** ASSIGNED TASK **
An exact copy of the entries is required, with every image omitted.
### EXTRACTED INFORMATION ###
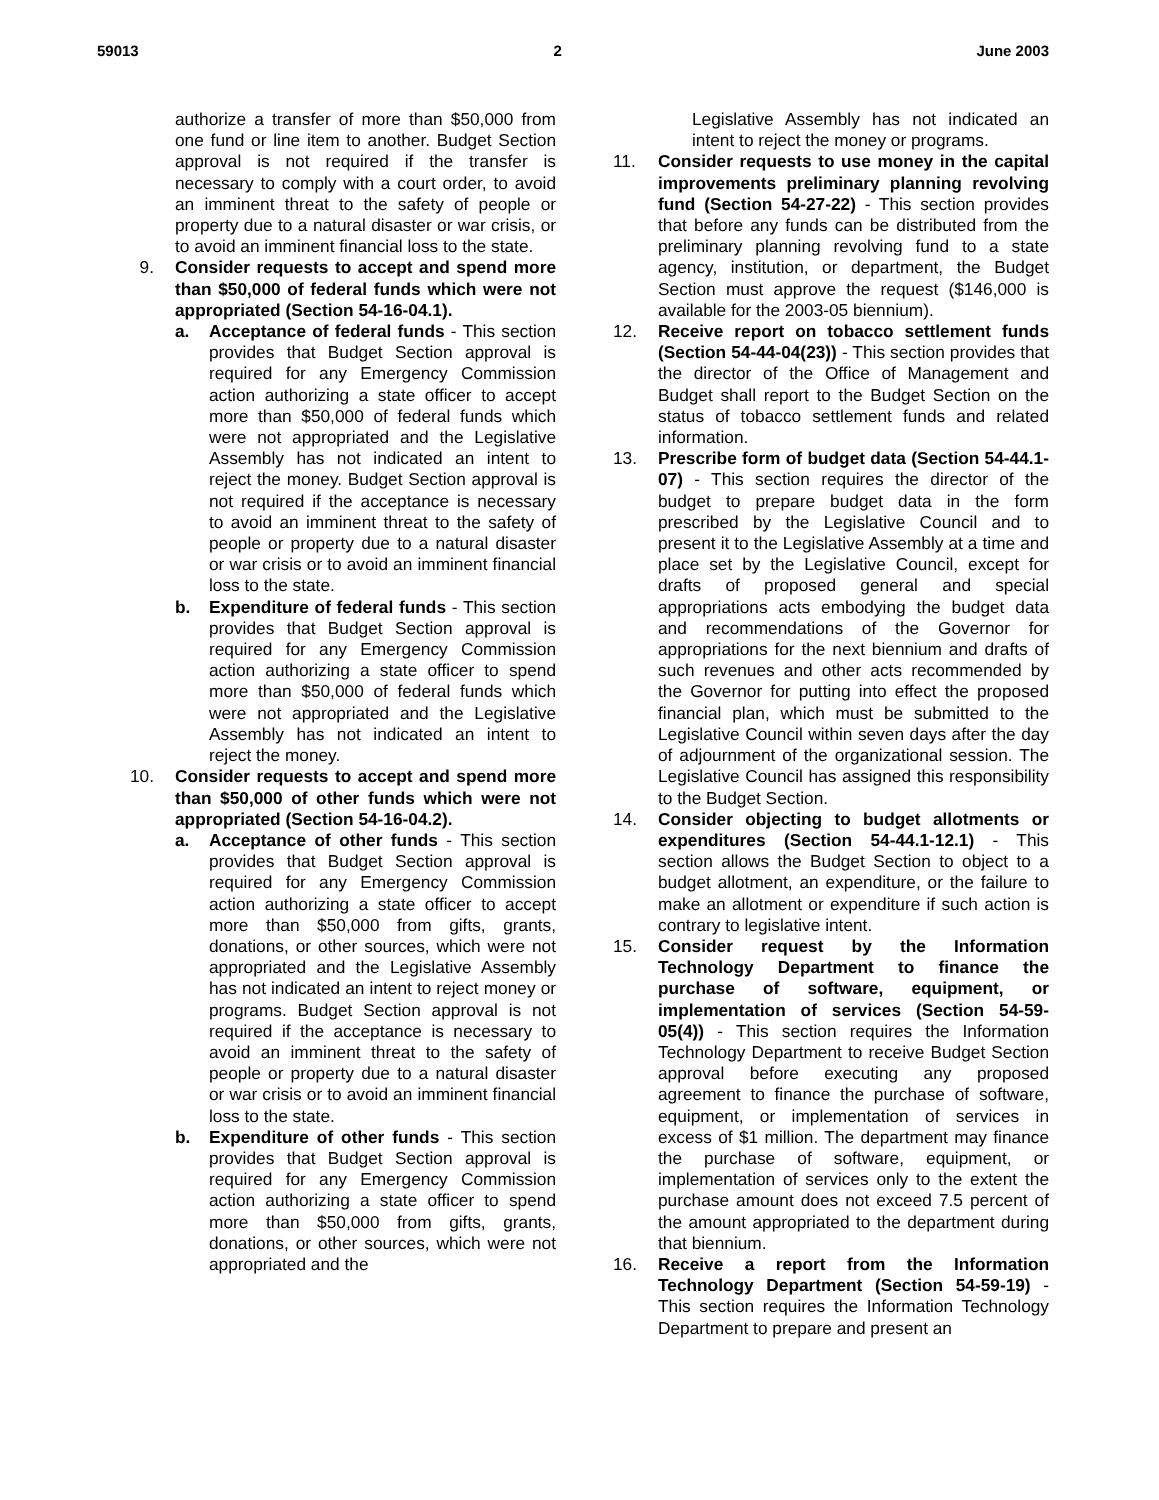59013 2 June 2003
authorize a transfer of more than $50,000 from one fund or line item to another. Budget Section approval is not required if the transfer is necessary to comply with a court order, to avoid an imminent threat to the safety of people or property due to a natural disaster or war crisis, or to avoid an imminent financial loss to the state.
9. Consider requests to accept and spend more than $50,000 of federal funds which were not appropriated (Section 54-16-04.1).
a. Acceptance of federal funds - This section provides that Budget Section approval is required for any Emergency Commission action authorizing a state officer to accept more than $50,000 of federal funds which were not appropriated and the Legislative Assembly has not indicated an intent to reject the money. Budget Section approval is not required if the acceptance is necessary to avoid an imminent threat to the safety of people or property due to a natural disaster or war crisis or to avoid an imminent financial loss to the state.
b. Expenditure of federal funds - This section provides that Budget Section approval is required for any Emergency Commission action authorizing a state officer to spend more than $50,000 of federal funds which were not appropriated and the Legislative Assembly has not indicated an intent to reject the money.
10. Consider requests to accept and spend more than $50,000 of other funds which were not appropriated (Section 54-16-04.2).
a. Acceptance of other funds - This section provides that Budget Section approval is required for any Emergency Commission action authorizing a state officer to accept more than $50,000 from gifts, grants, donations, or other sources, which were not appropriated and the Legislative Assembly has not indicated an intent to reject money or programs. Budget Section approval is not required if the acceptance is necessary to avoid an imminent threat to the safety of people or property due to a natural disaster or war crisis or to avoid an imminent financial loss to the state.
b. Expenditure of other funds - This section provides that Budget Section approval is required for any Emergency Commission action authorizing a state officer to spend more than $50,000 from gifts, grants, donations, or other sources, which were not appropriated and the
Legislative Assembly has not indicated an intent to reject the money or programs.
11. Consider requests to use money in the capital improvements preliminary planning revolving fund (Section 54-27-22) - This section provides that before any funds can be distributed from the preliminary planning revolving fund to a state agency, institution, or department, the Budget Section must approve the request ($146,000 is available for the 2003-05 biennium).
12. Receive report on tobacco settlement funds (Section 54-44-04(23)) - This section provides that the director of the Office of Management and Budget shall report to the Budget Section on the status of tobacco settlement funds and related information.
13. Prescribe form of budget data (Section 54-44.1-07) - This section requires the director of the budget to prepare budget data in the form prescribed by the Legislative Council and to present it to the Legislative Assembly at a time and place set by the Legislative Council, except for drafts of proposed general and special appropriations acts embodying the budget data and recommendations of the Governor for appropriations for the next biennium and drafts of such revenues and other acts recommended by the Governor for putting into effect the proposed financial plan, which must be submitted to the Legislative Council within seven days after the day of adjournment of the organizational session. The Legislative Council has assigned this responsibility to the Budget Section.
14. Consider objecting to budget allotments or expenditures (Section 54-44.1-12.1) - This section allows the Budget Section to object to a budget allotment, an expenditure, or the failure to make an allotment or expenditure if such action is contrary to legislative intent.
15. Consider request by the Information Technology Department to finance the purchase of software, equipment, or implementation of services (Section 54-59-05(4)) - This section requires the Information Technology Department to receive Budget Section approval before executing any proposed agreement to finance the purchase of software, equipment, or implementation of services in excess of $1 million. The department may finance the purchase of software, equipment, or implementation of services only to the extent the purchase amount does not exceed 7.5 percent of the amount appropriated to the department during that biennium.
16. Receive a report from the Information Technology Department (Section 54-59-19) - This section requires the Information Technology Department to prepare and present an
###
** EXERCISE RESPONSE **
59013 2 June 2003
authorize a transfer of more than $50,000 from one fund or line item to another. Budget Section approval is not required if the transfer is necessary to comply with a court order, to avoid an imminent threat to the safety of people or property due to a natural disaster or war crisis, or to avoid an imminent financial loss to the state.
9. Consider requests to accept and spend more than $50,000 of federal funds which were not appropriated (Section 54-16-04.1).
a. Acceptance of federal funds - This section provides that Budget Section approval is required for any Emergency Commission action authorizing a state officer to accept more than $50,000 of federal funds which were not appropriated and the Legislative Assembly has not indicated an intent to reject the money. Budget Section approval is not required if the acceptance is necessary to avoid an imminent threat to the safety of people or property due to a natural disaster or war crisis or to avoid an imminent financial loss to the state.
b. Expenditure of federal funds - This section provides that Budget Section approval is required for any Emergency Commission action authorizing a state officer to spend more than $50,000 of federal funds which were not appropriated and the Legislative Assembly has not indicated an intent to reject the money.
10. Consider requests to accept and spend more than $50,000 of other funds which were not appropriated (Section 54-16-04.2).
a. Acceptance of other funds - This section provides that Budget Section approval is required for any Emergency Commission action authorizing a state officer to accept more than $50,000 from gifts, grants, donations, or other sources, which were not appropriated and the Legislative Assembly has not indicated an intent to reject money or programs. Budget Section approval is not required if the acceptance is necessary to avoid an imminent threat to the safety of people or property due to a natural disaster or war crisis or to avoid an imminent financial loss to the state.
b. Expenditure of other funds - This section provides that Budget Section approval is required for any Emergency Commission action authorizing a state officer to spend more than $50,000 from gifts, grants, donations, or other sources, which were not appropriated and the
Legislative Assembly has not indicated an intent to reject the money or programs.
11. Consider requests to use money in the capital improvements preliminary planning revolving fund (Section 54-27-22) - This section provides that before any funds can be distributed from the preliminary planning revolving fund to a state agency, institution, or department, the Budget Section must approve the request ($146,000 is available for the 2003-05 biennium).
12. Receive report on tobacco settlement funds (Section 54-44-04(23)) - This section provides that the director of the Office of Management and Budget shall report to the Budget Section on the status of tobacco settlement funds and related information.
13. Prescribe form of budget data (Section 54-44.1-07) - This section requires the director of the budget to prepare budget data in the form prescribed by the Legislative Council and to present it to the Legislative Assembly at a time and place set by the Legislative Council, except for drafts of proposed general and special appropriations acts embodying the budget data and recommendations of the Governor for appropriations for the next biennium and drafts of such revenues and other acts recommended by the Governor for putting into effect the proposed financial plan, which must be submitted to the Legislative Council within seven days after the day of adjournment of the organizational session. The Legislative Council has assigned this responsibility to the Budget Section.
14. Consider objecting to budget allotments or expenditures (Section 54-44.1-12.1) - This section allows the Budget Section to object to a budget allotment, an expenditure, or the failure to make an allotment or expenditure if such action is contrary to legislative intent.
15. Consider request by the Information Technology Department to finance the purchase of software, equipment, or implementation of services (Section 54-59-05(4)) - This section requires the Information Technology Department to receive Budget Section approval before executing any proposed agreement to finance the purchase of software, equipment, or implementation of services in excess of $1 million. The department may finance the purchase of software, equipment, or implementation of services only to the extent the purchase amount does not exceed 7.5 percent of the amount appropriated to the department during that biennium.
16. Receive a report from the Information Technology Department (Section 54-59-19) - This section requires the Information Technology Department to prepare and present an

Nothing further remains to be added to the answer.